Please find each line in the items below that contains the word "главную" and copy those lines out in full.

+++ Input material +++

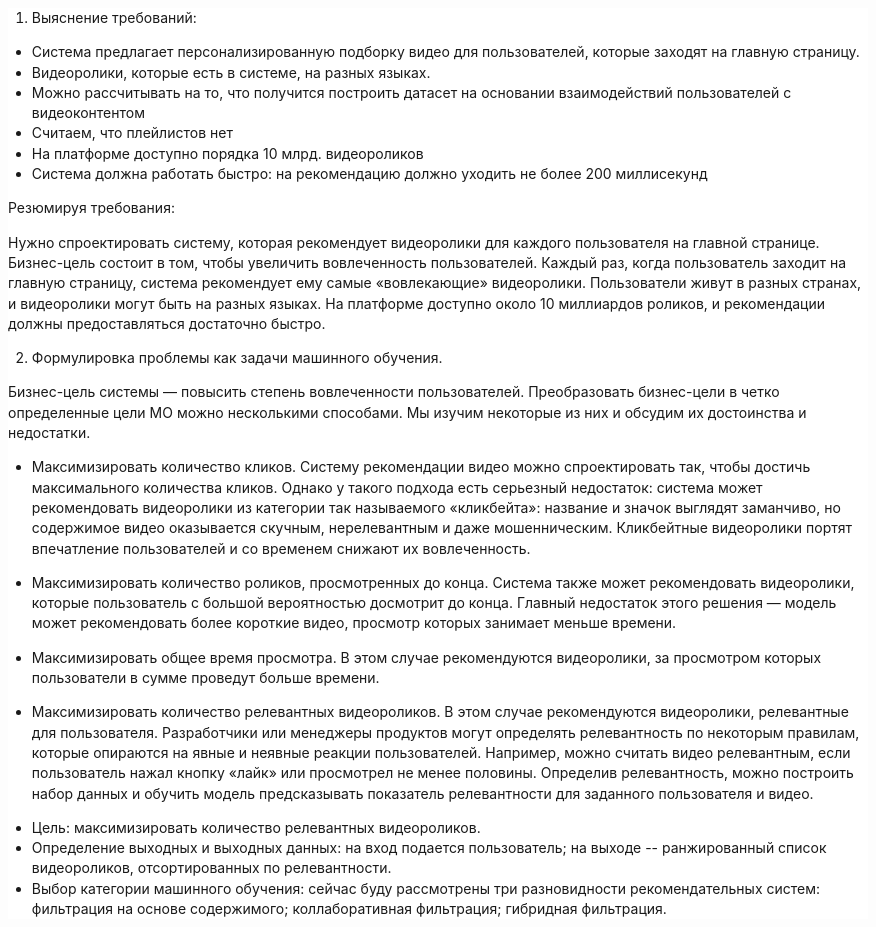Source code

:1. Выяснение требований:

* Система предлагает персонализированную подборку видео для пользователей, которые заходят на главную страницу.
* Видеоролики, которые есть в системе, на разных языках.
* Можно рассчитывать на то, что получится построить датасет на основании взаимодействий пользователей с видеоконтентом
* Считаем, что плейлистов нет
* На платформе доступно порядка 10 млрд. видеороликов
* Система должна работать быстро: на рекомендацию должно уходить не более 200 миллисекунд

Резюмируя требования:

Нужно спроектировать систему, которая рекомендует видеоролики для каждого пользователя на главной странице.
Бизнес-цель состоит в том, чтобы увеличить вовлеченность пользователей.
Каждый раз, когда пользователь заходит на главную страницу, система рекомендует ему самые «вовлекающие» видеоролики.
Пользователи живут в разных странах, и видеоролики могут быть на разных языках.
На платформе доступно около 10 миллиардов роликов, и рекомендации должны предоставляться достаточно быстро.

2. Формулировка проблемы как задачи машинного обучения.

Бизнес-цель системы — повысить степень вовлеченности пользователей.
Преобразовать бизнес-цели в четко определенные цели МО можно несколькими способами.
Мы изучим некоторые из них и обсудим их достоинства и недостатки.

- Максимизировать количество кликов.
Систему рекомендации видео можно спроектировать так, чтобы достичь максимального количества кликов.
Однако у такого подхода есть серьезный недостаток: система может рекомендовать видеоролики из категории так называемого «кликбейта»: название и значок выглядят заманчиво, но содержимое видео оказывается скучным, нерелевантным и даже мошенническим. Кликбейтные видеоролики портят впечатление пользователей и со временем снижают их вовлеченность.

- Максимизировать количество роликов, просмотренных до конца.
Система также может рекомендовать видеоролики, которые пользователь с большой вероятностью досмотрит до конца. Главный недостаток этого решения — модель может рекомендовать более короткие видео, просмотр которых занимает меньше времени.

- Максимизировать общее время просмотра.
В этом случае рекомендуются видеоролики, за просмотром которых пользователи в сумме проведут больше времени.

- Максимизировать количество релевантных видеороликов.
В этом случае рекомендуются видеоролики, релевантные для пользователя. Разработчики или менеджеры продуктов могут определять релевантность по некоторым правилам, которые опираются на явные и неявные реакции пользователей. Например, можно считать видео релевантным, если пользователь нажал кнопку «лайк» или просмотрел не менее половины. Определив релевантность, можно построить набор данных и обучить модель предсказывать показатель релевантности для заданного пользователя и видео.

* Цель: максимизировать количество релевантных видеороликов.
* Определение выходных и выходных данных: на вход подается пользователь; на выходе -- ранжированный список видеороликов, отсортированных по релевантности.
* Выбор категории машинного обучения: сейчас буду рассмотрены три разновидности рекомендательных систем: фильтрация на основе содержимого; коллаборативная фильтрация; гибридная фильтрация.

+++

**Solution to this problem**:
* Система предлагает персонализированную подборку видео для пользователей, которые заходят на главную страницу.
Каждый раз, когда пользователь заходит на главную страницу, система рекомендует ему самые «вовлекающие» видеоролики.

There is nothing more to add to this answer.